Indiana is not the healthiest state in the union. In fact, the Hoosier state ranked 40th in overall health in the most recent Gallup-Healthways Well-Being Index.

The situation need not be permanent. The state can work proactively to address its citizens’ high rates of smoking, heart disease, diabetes, cancer and infant mortality. It can also do more to prevent the tragedy of preventable diseases caused by HPV — human papillomavirus. The sexually transmitted virus causes most cases of cervical cancer, as well as other cancers. HPV can be prevented through a three-dose series of vaccinations delivered, ideally, before a person is sexually active. The vaccine works most effectively when received at 11 or 12 years of age, according to the Centers for Disease Control and Prevention in Atlanta.

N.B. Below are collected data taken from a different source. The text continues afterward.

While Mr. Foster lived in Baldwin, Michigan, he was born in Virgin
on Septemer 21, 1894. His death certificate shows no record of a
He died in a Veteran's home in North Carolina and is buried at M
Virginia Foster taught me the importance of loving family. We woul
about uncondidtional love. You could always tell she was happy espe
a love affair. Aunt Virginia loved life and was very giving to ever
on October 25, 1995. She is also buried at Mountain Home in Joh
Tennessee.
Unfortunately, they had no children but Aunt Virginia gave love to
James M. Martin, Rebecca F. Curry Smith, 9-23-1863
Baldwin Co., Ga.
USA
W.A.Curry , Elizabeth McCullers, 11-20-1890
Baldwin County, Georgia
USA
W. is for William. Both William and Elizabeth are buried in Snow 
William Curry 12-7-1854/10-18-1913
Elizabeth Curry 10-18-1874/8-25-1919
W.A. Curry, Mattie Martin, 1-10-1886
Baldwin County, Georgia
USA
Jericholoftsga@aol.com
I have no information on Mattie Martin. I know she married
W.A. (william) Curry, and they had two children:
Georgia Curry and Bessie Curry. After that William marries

The HPV vaccine became available to the public eight years ago. Yet, a CDC report shows that Indiana’s immunization levels remain low. Only a third of Hoosier teenage girls and just 18 percent of boys have started the vaccination series, Indiana State Department of Health officials told CNHI newspapers reporter Maureen Hayden. The state ranks 34th nationally in HPV vaccination rates. That is sad. HPV is one of the most common and treatable sexually transmitted infections but also one of the most deadly, given its potential to cause cervical and other cancers.

The Indiana Vaccination Coalition aims to reverse that trend. The nonprofit group of health-care providers plans to increase HPV vaccination rates. They face obstacles. The inoculation is not mandatory for public-school enrollment in Indiana. Also, high-profile misinformation about the vaccine’s safety overshadows CDC testing that shows it is nearly 100-percent effective with no serious side effects.

The largest roadblock to widespread vaccination is the uncomfortable topic of HPV’s cause, sexual activity, and the ages of the primary immunization target group, pre-teens. Doctors are reluctant to initiate a discussion with the even more reluctant mothers and fathers of a young patient. “It’s an uncomfortable conversation to have with parents of 11- and 12-year-olds, who are thinking, ‘My child isn’t sexually active. Why do they need this?’” said Lisa Robertson, director of the coalition.

Those conversations need to occur anyway. The coalition is meeting this summer with doctors and health professionals to promote HPV immunization. The group hopes to assuage parents’ worries by citing studies showing that vaccinated teens are not more likely to engage in risky sexual behavior.

Thirty-thousand deaths from cervical cancer each year could be prevented if 80 percent of teens are immunized, the CDC says. Cervical cancer claimed the life of Noblesville resident Kirk Forbes’ daughter at age 23. The diagnosis came in 2007, just after the HPV vaccine’s approval but too late for it to save her life. “If someone had come to me and said, ‘We have a vaccine to protect your child from cancer, would you like it?’ I would’ve said, ‘Absolutely,’” Forbes told Hayden.

Sue Errington, a state representative from Muncie, intends to push a bill in the 2015 session of the General Assembly requiring Indiana schools to broaden information on the HPV vaccine to parents of sixth-graders. Should this lifesaving idea be passed? Absolutely.